- PROVIDED MATERIAL:
-*-*-
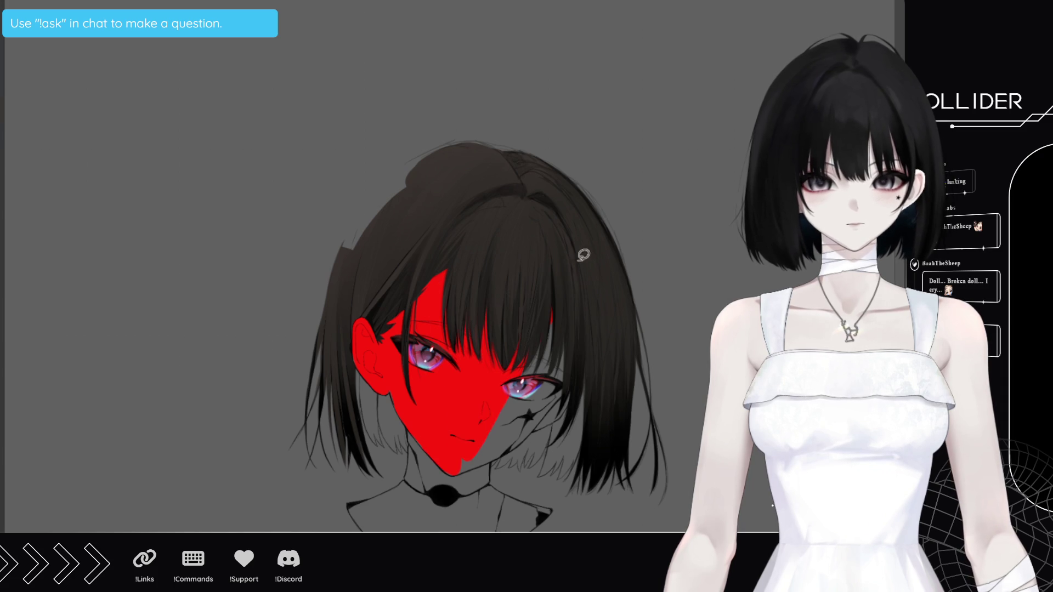
{"action": "mouse_move", "coordinate": [562, 416]}
{"action": "left_mouse_down"}
{"action": "mouse_move", "coordinate": [548, 422]}
{"action": "mouse_move", "coordinate": [559, 321]}
{"action": "mouse_move", "coordinate": [594, 303]}
{"action": "left_mouse_up"}
{"action": "left_click_drag", "start_coordinate": [534, 426], "coordinate": [482, 462]}
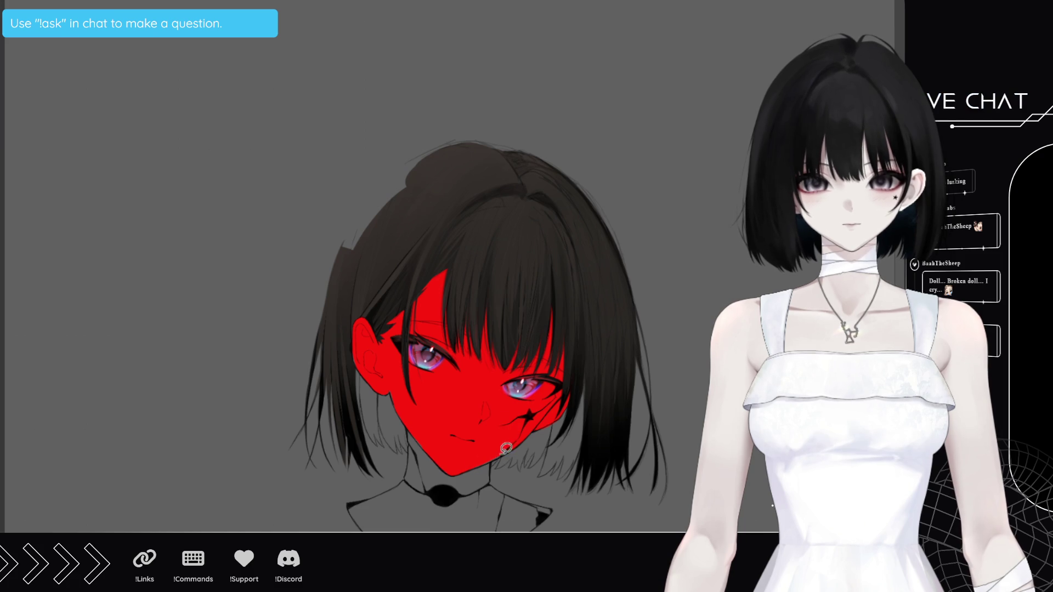
{"action": "mouse_move", "coordinate": [496, 473]}
{"action": "left_mouse_down"}
{"action": "mouse_move", "coordinate": [450, 510]}
{"action": "mouse_move", "coordinate": [434, 468]}
{"action": "mouse_move", "coordinate": [413, 465]}
{"action": "mouse_move", "coordinate": [420, 445]}
{"action": "mouse_move", "coordinate": [433, 511]}
{"action": "left_mouse_up"}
-*-*-
- TO DO: Give back the records word for word, without their pictures.

- EXERCISE SOLUTION:
{"action": "mouse_move", "coordinate": [562, 416]}
{"action": "left_mouse_down"}
{"action": "mouse_move", "coordinate": [548, 422]}
{"action": "mouse_move", "coordinate": [559, 321]}
{"action": "mouse_move", "coordinate": [594, 303]}
{"action": "left_mouse_up"}
{"action": "left_click_drag", "start_coordinate": [534, 426], "coordinate": [482, 462]}
{"action": "mouse_move", "coordinate": [496, 473]}
{"action": "left_mouse_down"}
{"action": "mouse_move", "coordinate": [450, 510]}
{"action": "mouse_move", "coordinate": [434, 468]}
{"action": "mouse_move", "coordinate": [413, 465]}
{"action": "mouse_move", "coordinate": [420, 445]}
{"action": "mouse_move", "coordinate": [433, 511]}
{"action": "left_mouse_up"}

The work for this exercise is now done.